Etwas anderes ergibt sich im Übrigen auch nicht aus dem vom Beklagten ins Verfahren eingeführten (Partei-)Gutachten, d.h. der Stellungnahme von Prof. Dr. U. vom 17.06.2015. Dieser hat im Wesentlichen die Glaubwürdigkeit der klägerischen Angaben problematisiert und darauf hingewiesen, dass die Klägerin ihrerseits sehr gutachtenserfahren und insoweit gut beraten sei. Zudem hat er im Einzelnen auf die Möglichkeiten der Beeinflussung elektrophysiologischer Untersuchungen (durch mangelnde Fixation des Bildschirms) thematisiert. Eine solche Untersuchung stoße in einem Fall wie dem der Klägerin „grundsätzlich an Grenzen“. Diese Ausführungen des – erfahrenen – Ophthalmologen sind aber nicht geeignet, die insoweit bestehenden positiven Feststellungen der Sachverständigen Dr. K. und Prof. Dr. C. in Frage zu stellen oder zu entkräften.

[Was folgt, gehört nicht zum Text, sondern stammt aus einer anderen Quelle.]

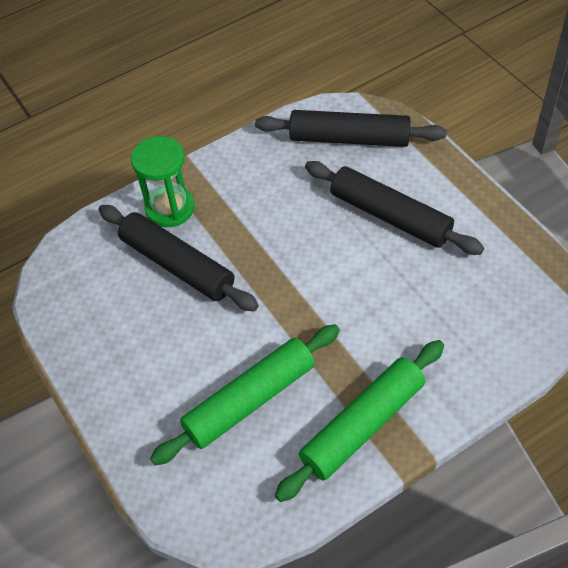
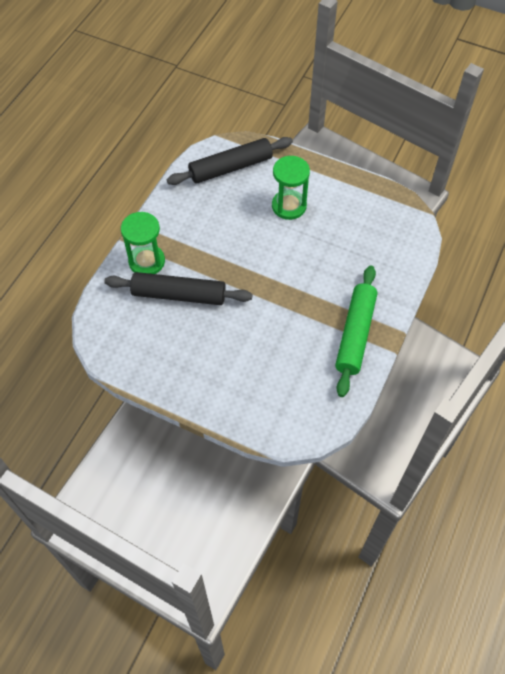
camera: 35 degrees left, 5 degrees up
green rolling pin [150,324,340,466] -> none
black rolling pin [305,161,484,255] -> green hourglass [272,156,310,220]

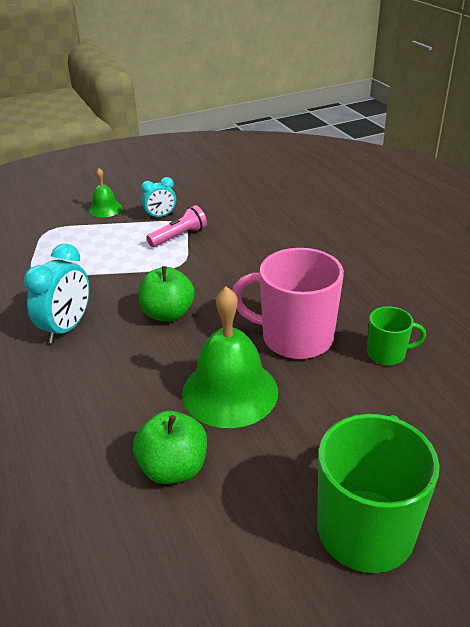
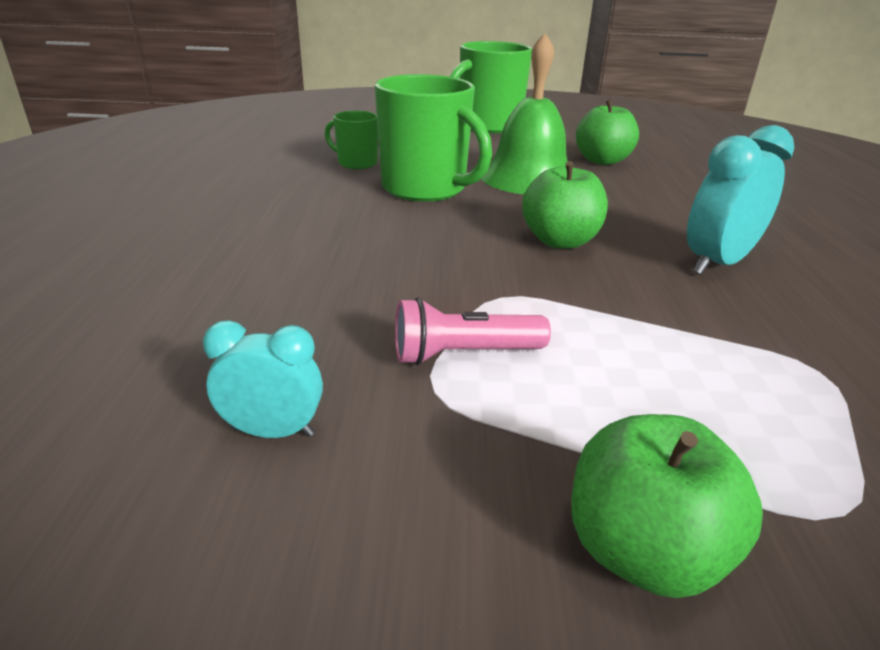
camera: 155 degrees left, 5 degrees down
green bell [89,168,122,218] -> green apple [571,414,763,598]
turquoise clock [141,177,176,219] -> turquoise clock moved to [203,320,323,438]
pink mug [232,248,344,359] -> green mug [375,74,492,202]

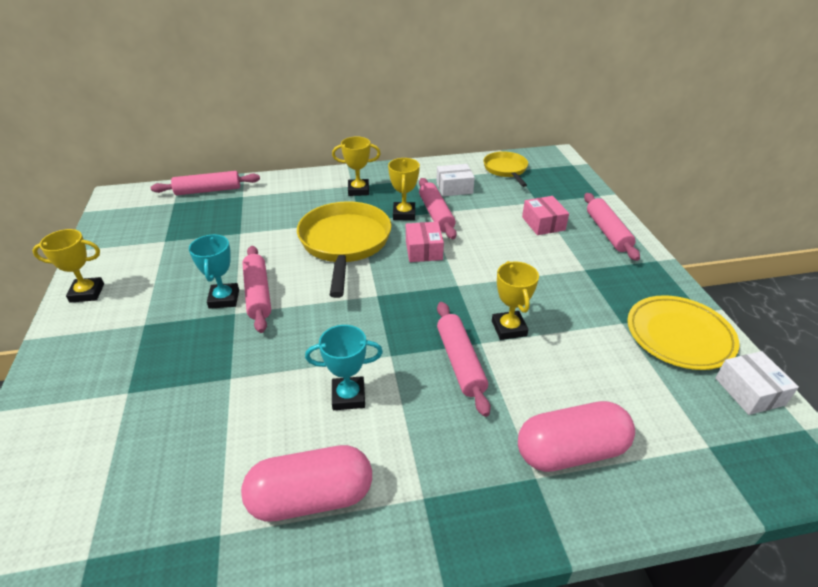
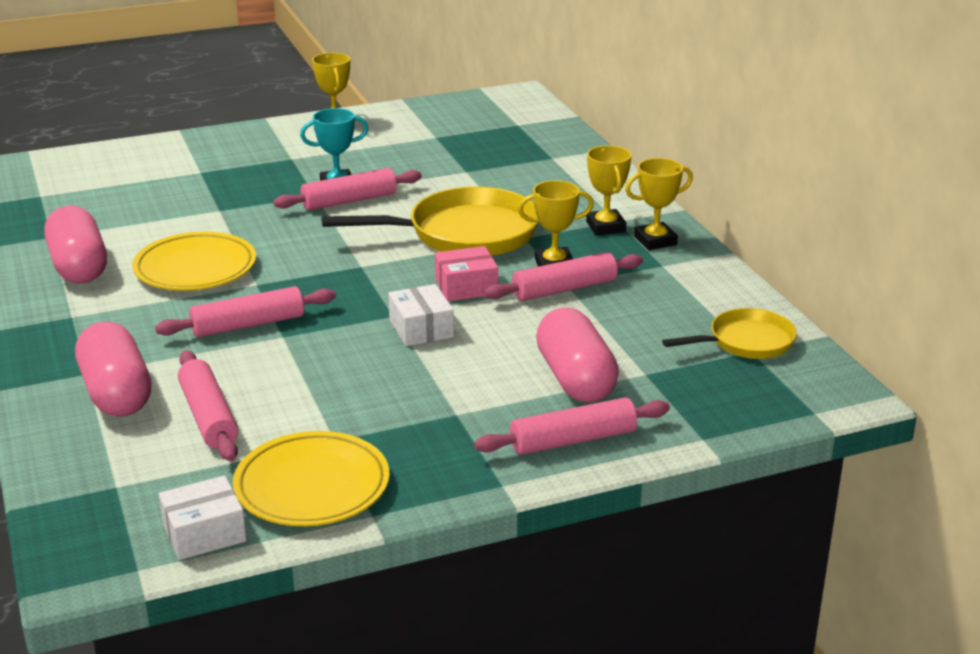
camera: 80 degrees right, 10 degrees down
pink rolling pin [151,171,260,195] -> pink rolling pin moved to [178,350,239,461]
turquoise trophy [305,325,383,410] -> yellow plate [132,232,256,291]
white box [436,164,475,196] -> white box moved to [388,284,454,346]
yellow trophy [492,261,539,340] -> yellow trophy moved to [625,158,693,250]
pink box [522,196,569,235] -> pink capsule [536,308,619,402]

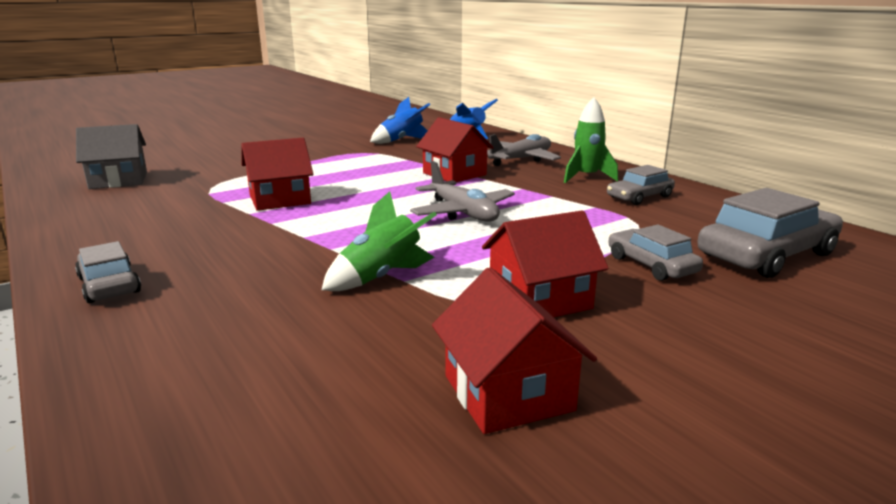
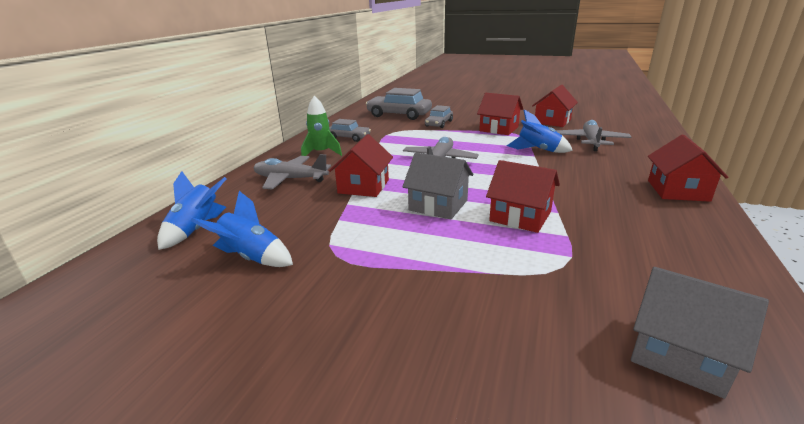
camera: 125 degrees left, 5 degrees up
grey car [75,241,141,303] -> red house [648,135,728,202]
green rocket [321,191,437,291] -> blue rocket [507,110,573,153]
none -> grey house [403,153,473,219]
none -> grey plane [556,120,632,151]

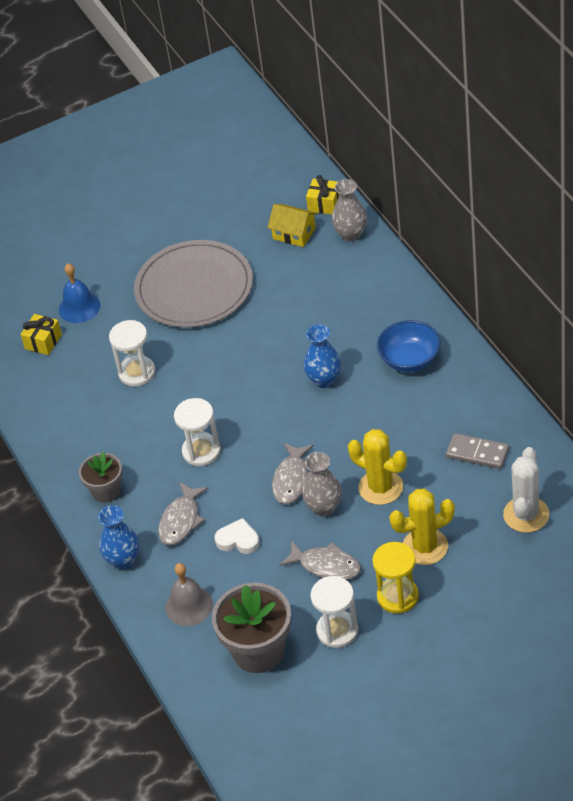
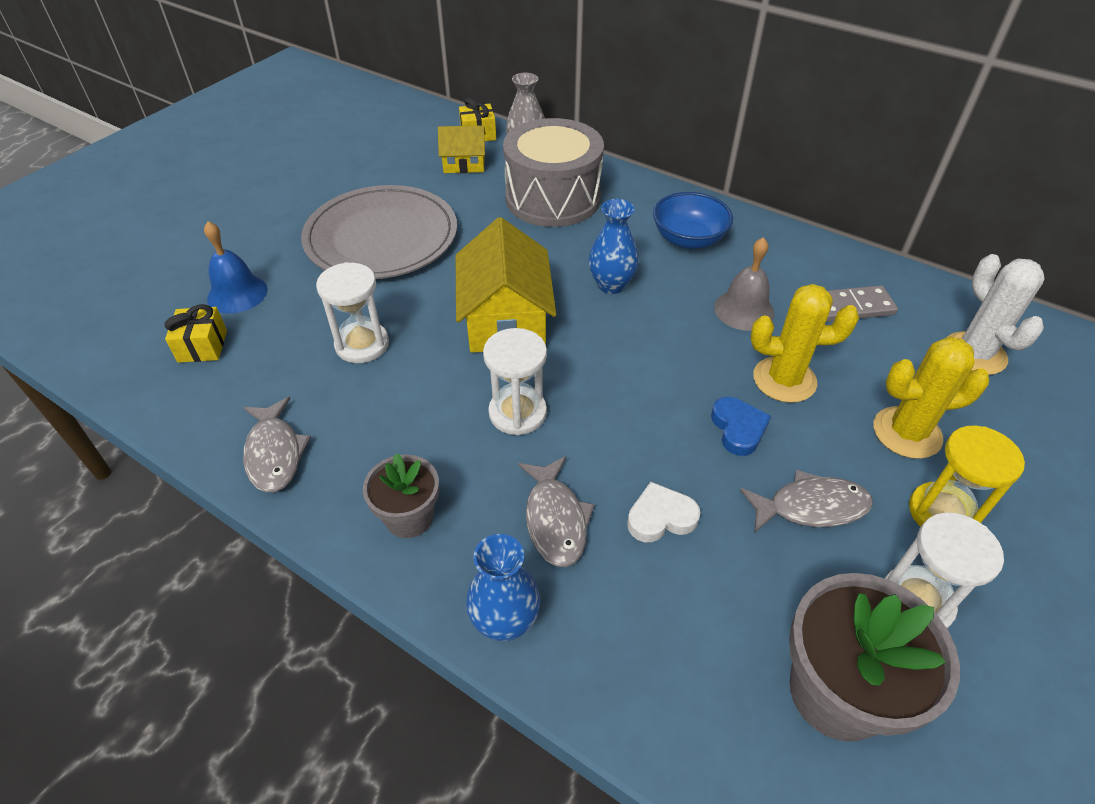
camera: 35 degrees left, 0 degrees up
grey bell [165,563,213,626] -> grey bell moved to [714,237,774,331]
grey fish [272,443,313,504] -> grey fish moved to [243,397,311,492]
grey vase [302,452,342,516] -> blue heart [711,397,771,456]
yellow cactus [389,489,455,565] -> yellow cactus turned 45 degrees clockwise [873,336,990,459]
none -> yellow house [456,217,556,353]
none -> grey drum [503,118,604,227]

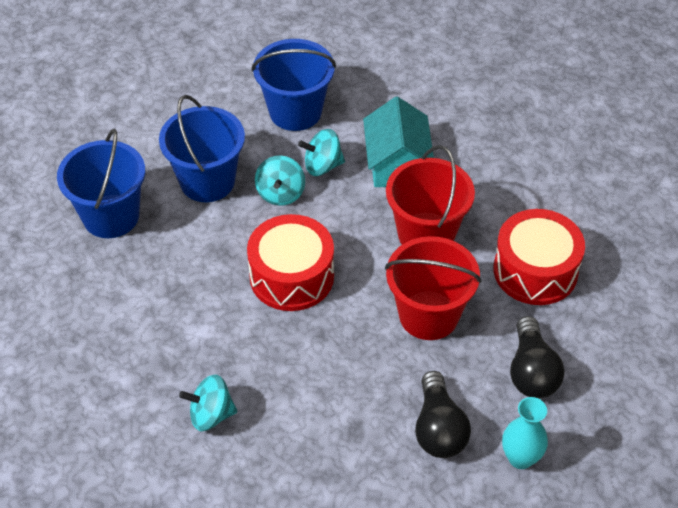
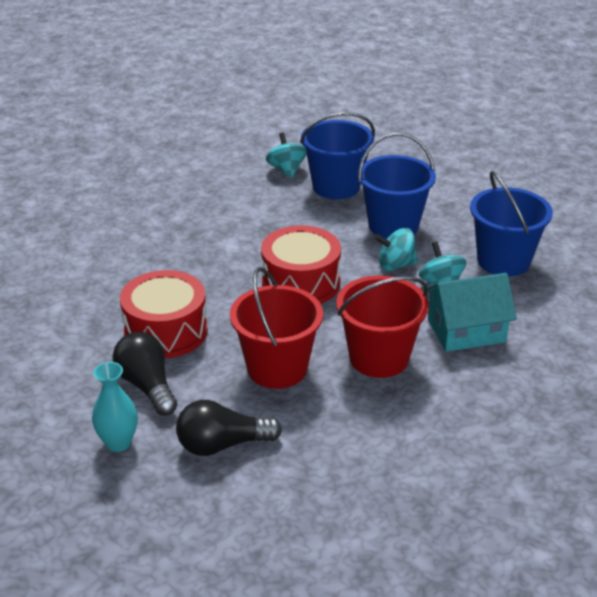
camera: 80 degrees right, 15 degrees down
turquoise spinning top [179,375,237,431] -> turquoise spinning top moved to [266,133,307,179]
black light bulb [415,371,471,458] -> black light bulb turned 75 degrees clockwise [113,332,178,416]
red drum [494,209,585,305] -> red drum moved to [120,270,208,358]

Schließlich hindert nach Auffassung des Senats auch die Angabe im Befundbericht vom 14.11.2016, dass die Klägerin mit einem Bildschirmlesegerät und einer elektrischen Lupe gut zurechtkomme, nicht an der Annahme von Blindheit. Denn zur Beurteilung, ob die Voraussetzungen des Art. 1 Abs. 2 Satz 2 BayBlindG vorliegen, gelten die allgemeinen Regeln (VG Teil B, Vorbem. 4), nach denen es auf den Fernvisus ankommt. Wie der Senat im Urteil vom 26.09.2017 (L 15 BL 8/14) entschieden hat, gilt dies (im Fall einer Makuladegeneration) auch dann, wenn ein (fast) vollständiger Verlust der Lesefähigkeit vorliegt und die Sehschärfe in der Ferne deutlich besser ist. Umgekehrt gilt dies ebenfalls, wenn zwar gelesen werden kann, die Sehschärfe in der Ferne aber schlechter ist. Aus der Tatsache, dass unter Zuhilfenahme klassischer Lesehilfen Sehleistungen in der Nähe noch erbracht werden können, lässt sich nicht schlussfolgern, dass vorliegend die Angaben der Klägerin falsch gewesen wären. Im Übrigen kann dahinstehen, wie die Formulierung des Arztes, die Klägerin komme mit den Geräten gut zurecht, tatsächlich zu verstehen ist.
Entsprechend den nachvollziehbaren Darlegungen der Sachverständigen Dr. K. und Prof. Dr. C. sieht der Senat Blindheit der Klägerin jedoch erst ab dem 23.10.2014, also ab dem Zeitpunkt der Untersuchung durch Dr. K., als nachgewiesen an (vgl. Art. 5 Abs. 2 S. 1 BayBlindG). Vor dem genannten Zeitpunkt ist der Blindheitsnachweis nicht erbracht; hier liegen noch gewichtige Zweifel in o.g. Sinn vor. Die Berufung ist daher insoweit zurückzuweisen.
Die Berufung hat somit im tenorierten Umfang Erfolg. Der Beklagte ist unter Aufhebung der entgegenstehenden Verwaltungsentscheidungen zur Gewährung von Blindengeld ab dem genannten Zeitpunkt zu verurteilen.
Die Kostenentscheidung beruht auf § 193 SGG.
Ein Grund für die Zulassung der Revision liegt nicht vor (§ 160 Abs. 2 Nrn. 1 und 2 SGG).